After my walk through El Centro and El Segundo Barrio, I headed to El Centro’s ‘Mona Bar of Modern Art’ for a beer. Chatting to bartender and co-owner Enrique, I asked him where he thought the best Mexican food in town could be found. He replied with “my mom’s house”, followed by L&J Café, and, “the dive bar next door”.

That bar is The Tap Bar & Restaurant, which I visited once my beer was done. The Tap opened in 1956 and from what I was told, chatting to locals, has barely changed. It’s known as a welcoming venue, accepting of all, with cheap beer and excellent Mexican food. Grab a seat at the bar, and it’s a whole vibe. I felt like I was in a movie, a thriller, waiting to meet a contact, with something about to go down. “When you’re on the border with nothing to lose, there are no rules”, is how I envisage the voice over for the trailer to this movie beginning”. Yeah, that’s the vibe.

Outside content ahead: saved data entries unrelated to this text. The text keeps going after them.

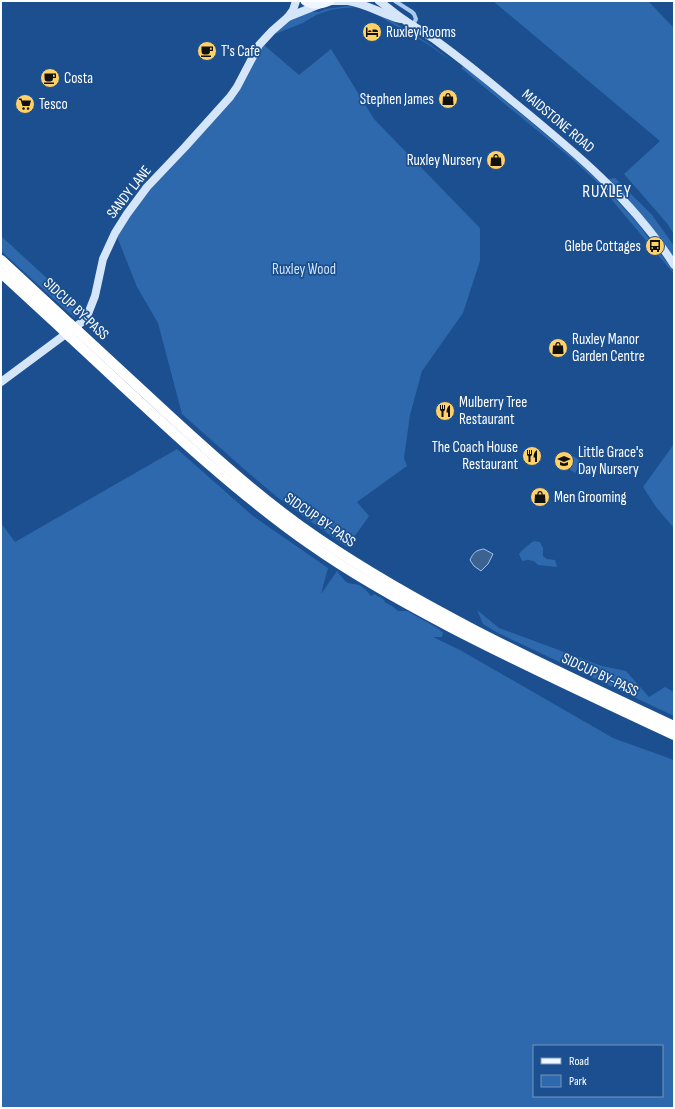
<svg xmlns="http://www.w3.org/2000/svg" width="675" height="1109" viewBox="0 0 675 1109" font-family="'Sofia Sans Condensed',sans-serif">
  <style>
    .green { fill: #2e69ad; fill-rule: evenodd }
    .water { fill: #3c6290; stroke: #9cc4f0 }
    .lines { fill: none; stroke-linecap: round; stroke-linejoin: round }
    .street { stroke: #a9c9ee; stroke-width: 4 }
    .secondary { stroke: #d6e6fa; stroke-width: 8 }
    .primary { stroke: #f0f6ff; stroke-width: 9 }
    .highway { stroke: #fff; stroke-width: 10 }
    .highway-bridge { stroke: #fff; stroke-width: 10 }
    .labels { text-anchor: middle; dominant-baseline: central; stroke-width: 3.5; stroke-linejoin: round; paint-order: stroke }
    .poi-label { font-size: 15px; fill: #fff; stroke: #1b4f8f; text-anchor: start }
    .street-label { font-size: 15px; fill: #fff; stroke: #1b4f8f }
    .park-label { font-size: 15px; fill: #cfe3fa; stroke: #1b4f8f }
    .quarter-label { font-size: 17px; letter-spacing: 1px; fill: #fff; stroke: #1b4f8f }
  </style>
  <rect width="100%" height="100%" fill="#1b4f8f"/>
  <g class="green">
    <path d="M 493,1 L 648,1 L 674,28 L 674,234 L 666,222 L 624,174 L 660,141 Z"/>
    <path d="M 347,6 L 359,7 L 375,13 L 392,21 L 431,45 L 454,63 L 429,45 L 379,16 L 359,7 L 344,8 L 330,10 L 316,15 L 303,23 L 275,34 L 287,22 L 305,12 L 319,12 L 326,9 Z"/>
    <path d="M 264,45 L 299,75 L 331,49 L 374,119 L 480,228 L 480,261 L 463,313 L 422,371 L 410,415 L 404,458 L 407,466 L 357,502 L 369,516 L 347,547 L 317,526 L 277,497 L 244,469 L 182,414 L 158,323 L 137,287 L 116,234 L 147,188 L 222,108 L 251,62 Z"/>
    <path d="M 464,66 L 569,154 L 594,176 L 636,221 L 668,264 L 674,272 L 674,274 L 597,182 L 572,159 L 461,68 Z"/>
    <path d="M 615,178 L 652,215 L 662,229 L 674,246 L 674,259 L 645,219 L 608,179 Z"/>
    <path d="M 1,236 L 76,305 L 75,318 L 1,251 Z"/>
    <path d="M 674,444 L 674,528 L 656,507 L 643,487 Z"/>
    <path d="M 177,449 L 253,516 L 328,568 L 321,594 L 337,571 L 345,581 L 348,583 L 359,585 L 365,589 L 371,596 L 375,594 L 377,596 L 382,598 L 386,603 L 392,606 L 398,611 L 407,611 L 439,629 L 443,633 L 442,637 L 433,637 L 460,650 L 613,738 L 674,760 L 674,1108 L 1,1108 L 1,523 L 15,542 ZM 534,1046 L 662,1046 L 662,1096 L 534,1096 Z"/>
    <path d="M 573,456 L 578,459 L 580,464 L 575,473 L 568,468 L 566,471 L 564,470 Z"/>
    <path d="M 534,541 L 540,542 L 543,548 L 543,556 L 547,559 L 555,560 L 557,567 L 538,565 L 534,561 L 528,560 L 522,561 L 519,554 C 522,550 529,544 534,541 Z"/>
    <path d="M 477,610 L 499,628 L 602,666 L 626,671 L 649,697 L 665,687 L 674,692 L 674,716 L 498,633 L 483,624 Z"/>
  </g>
  <path class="water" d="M 484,549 L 493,554 L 488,564 L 481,571 L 474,566 L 470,560 C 473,553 476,550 484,549 Z"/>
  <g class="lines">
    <path class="street" d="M 395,1 L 412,12 L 414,14 L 416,19 L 413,25"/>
    <g class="secondary">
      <path d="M 329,1 L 347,1"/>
      <path d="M 348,1 C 367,4 382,14 400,19"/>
      <path d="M 379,1 C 388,7 396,15 406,21 C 415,27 425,33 434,39 C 460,58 485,78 510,99 C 570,148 632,198 674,265"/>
      <path d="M 288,17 L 318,5"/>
      <path d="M 1,382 L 86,319 L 95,296 L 103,259 L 115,233 L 127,214 L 147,187 L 185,147 L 230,97 L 237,87 L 259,45 L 272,31 L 288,17 L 293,10 L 296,1"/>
    </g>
    <path class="primary" d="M 305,1 C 313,6 321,5 330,1"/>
    <g class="highway">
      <path d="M 1,260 L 70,324"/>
      <path d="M 1,273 L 63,330"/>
      <path d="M 78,331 C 109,360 140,388 171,417 C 218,460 266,503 319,539 C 430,614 553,669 674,726"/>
      <path d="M 70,337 C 148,409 224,484 311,545 C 355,576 402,602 450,627 C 523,665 599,700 674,735"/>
    </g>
    <g class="highway-bridge">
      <path d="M 70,324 L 78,331"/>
      <path d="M 63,330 L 70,337"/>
    </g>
  </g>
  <defs>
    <g id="hotel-disc" transform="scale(1)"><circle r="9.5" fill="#ffd166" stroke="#1b4f8f"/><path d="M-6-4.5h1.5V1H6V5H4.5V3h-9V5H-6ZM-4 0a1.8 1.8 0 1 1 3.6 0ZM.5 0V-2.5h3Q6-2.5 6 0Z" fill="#111"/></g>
    <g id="cafe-disc" transform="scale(1)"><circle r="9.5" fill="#ffd166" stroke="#1b4f8f"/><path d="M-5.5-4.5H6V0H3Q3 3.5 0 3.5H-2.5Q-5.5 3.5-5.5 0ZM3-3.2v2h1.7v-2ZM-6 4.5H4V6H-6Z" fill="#111"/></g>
    <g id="shop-disc" transform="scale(1)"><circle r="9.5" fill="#ffd166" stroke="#1b4f8f"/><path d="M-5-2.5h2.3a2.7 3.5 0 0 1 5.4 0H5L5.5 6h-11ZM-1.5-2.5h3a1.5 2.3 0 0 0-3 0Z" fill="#111"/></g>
    <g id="supermarket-disc" transform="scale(1)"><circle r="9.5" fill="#ffd166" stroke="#1b4f8f"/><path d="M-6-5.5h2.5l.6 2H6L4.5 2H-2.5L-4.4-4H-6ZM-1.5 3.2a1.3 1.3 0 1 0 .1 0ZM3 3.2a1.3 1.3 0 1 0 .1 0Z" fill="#111"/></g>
    <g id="bus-disc" transform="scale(1)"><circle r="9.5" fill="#ffd166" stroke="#1b4f8f"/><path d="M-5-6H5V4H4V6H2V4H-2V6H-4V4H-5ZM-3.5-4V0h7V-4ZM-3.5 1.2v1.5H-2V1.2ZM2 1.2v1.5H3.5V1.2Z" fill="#111"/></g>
    <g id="restaurant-disc" transform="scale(1)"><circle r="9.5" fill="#ffd166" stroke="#1b4f8f"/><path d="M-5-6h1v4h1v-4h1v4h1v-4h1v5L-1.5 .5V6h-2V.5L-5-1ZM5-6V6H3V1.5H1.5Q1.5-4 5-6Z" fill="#111"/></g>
    <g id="school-disc" transform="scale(1)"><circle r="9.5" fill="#ffd166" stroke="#1b4f8f"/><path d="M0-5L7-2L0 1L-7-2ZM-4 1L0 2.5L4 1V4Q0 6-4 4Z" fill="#111"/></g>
  </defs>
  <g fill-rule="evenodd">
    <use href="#hotel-disc" x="372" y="32"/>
    <use href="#cafe-disc" x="207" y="51"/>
    <use href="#cafe-disc" x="50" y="78"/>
    <use href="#shop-disc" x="448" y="99"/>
    <use href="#supermarket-disc" x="25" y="104"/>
    <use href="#shop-disc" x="496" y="160"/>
    <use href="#bus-disc" x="655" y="246"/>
    <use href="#shop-disc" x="558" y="348"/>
    <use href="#restaurant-disc" x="445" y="411"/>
    <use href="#restaurant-disc" x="532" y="456"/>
    <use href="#school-disc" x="564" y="461"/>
    <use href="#shop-disc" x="540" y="497"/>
  </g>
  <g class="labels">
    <g class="poi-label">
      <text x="386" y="32">Ruxley Rooms</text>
      <text x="221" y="51">T's Cafe</text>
      <text x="64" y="78">Costa</text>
      <text x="434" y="99" text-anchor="end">Stephen James</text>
      <text x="39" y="104">Tesco</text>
      <text x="482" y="160" text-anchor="end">Ruxley Nursery</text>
      <text x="641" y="246" text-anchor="end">Glebe Cottages</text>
      <text x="572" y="339">Ruxley Manor<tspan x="572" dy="17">Garden Centre</tspan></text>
      <text x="459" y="402">Mulberry Tree<tspan x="459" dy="17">Restaurant</tspan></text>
      <text x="518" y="447" text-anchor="end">The Coach House<tspan x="518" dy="17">Restaurant</tspan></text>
      <text x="578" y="452">Little Grace's<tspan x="578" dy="17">Day Nursery</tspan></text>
      <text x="554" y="497">Men Grooming</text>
    </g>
    <g class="street-label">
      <text transform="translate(558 121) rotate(40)">MAIDSTONE ROAD</text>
      <text transform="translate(129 192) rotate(-52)">SANDY LANE</text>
      <text transform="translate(76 309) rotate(43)">SIDCUP BY-PASS</text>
      <text transform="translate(320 520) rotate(35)">SIDCUP BY-PASS</text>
      <text transform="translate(600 675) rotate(25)">SIDCUP BY-PASS</text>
    </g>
    <g class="park-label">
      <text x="304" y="269">Ruxley Wood</text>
    </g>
    <g class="quarter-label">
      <text x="607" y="192">RUXLEY</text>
    </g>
  </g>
  <rect width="675" height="1109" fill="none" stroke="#ffffff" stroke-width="4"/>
  <rect x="533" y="1045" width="130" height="52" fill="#1b4f8f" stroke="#7695bc"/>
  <rect x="541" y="1058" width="20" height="6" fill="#f0f6ff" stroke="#7695bc"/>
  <text x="569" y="1065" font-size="12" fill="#ffffff">Road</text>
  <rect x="541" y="1075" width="20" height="12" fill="#2e69ad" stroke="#7695bc"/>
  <text x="569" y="1085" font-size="12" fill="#ffffff">Park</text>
</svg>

Whether it’s more Spanish or English spoken here depends on who is serving you. I had the former, so placed my order in broken/poor Spanish. “Quisiera dos IPAs, y nachos y un steak torta por favor”. The IPA bit was lost in translation, as two Modello Specials appeared in front of me, but I was happy with that. As for the food, wow. It’s all cooked by an abuela in the kitchen and is the real deal.

The nachos, which many say are the best in Texas, are outstanding. Homemade refried beans, onions, tomatoes, jalapeños, queso blanco, and carne deshebrada (shredded beef). Each tortilla chip is individually topped with just the right amount of ingredients. How’s that for attention to detail. As for the torta, next level. Charred, tender steak, fluffy bread, and perfectly balanced it’s hands down the best torta I’ve eaten.

What a venue. I could have happily stayed here all night.

Chico’s Tacos, El Paso

The final new city (for me) on this road trip was El Paso, Texas. A place that I knew very little about beyond it’s status as a US-Mexico border town. Driving into town on the I-10 E, towards my lunch destination, Chico’s Tacos, I was awestruck by the visual contrast of the vista, the US on one side of the highway, and Mexico on the other. More on that in another post.

Chico’s Tacos is a family-run local chain with five locations. I visited the original location, just a 20 minute walk from the border, in Washington Park. It was founded on July 4, 1953 by local boxing promoter Joe Mora, and is run by his children today.

Chico’s is known for their unique rolled tacos (aka flautas AKA taquitos), served in a special tomato soup-like sauce, generously topped with a melted Mexican cheese blend. Chicos is also known for their prices. A standard serve of three rolled tacos costs USD$2.70.

When I sat down with my order, it wasn’t clear what the best way to tackle this thing was. It’s very saucy and very cheesy. What you’re meant to do is pick up a taco from the sauce individually, then using a fork, scoop the melted cheese on top, and eat. Which is pretty much what I deduced was the least messy way to eat it.

While eating my lunch, I thought to myself that this would be the perfect thing to eat after a big night on the town. It’s by no means “great” Mexican food, but it’s food that has its place. Enrique, co-owner of MONA Bar of Modern Art, who I spoke to later that day, confirmed as much. “Nobody goes to Chico’s because they want the best Mexican food in town, they go because they feel like Chico’s, usually after a big night”. Having said that, they were super busy when I visited at 2pm on a weekday.


I loved eating my way through New Mexico, learning about the food that makes the state tick, and the people behind it. New Mexico has such a rich culinary history, and I barely scratched the surface during my time there. I hope to return someday and dig deeper, and hope that this post has inspired you to visit and spend some time discovering New Mexican food.

Have you tried New Mexican food before? What’s your favourite dish, or place to eat it?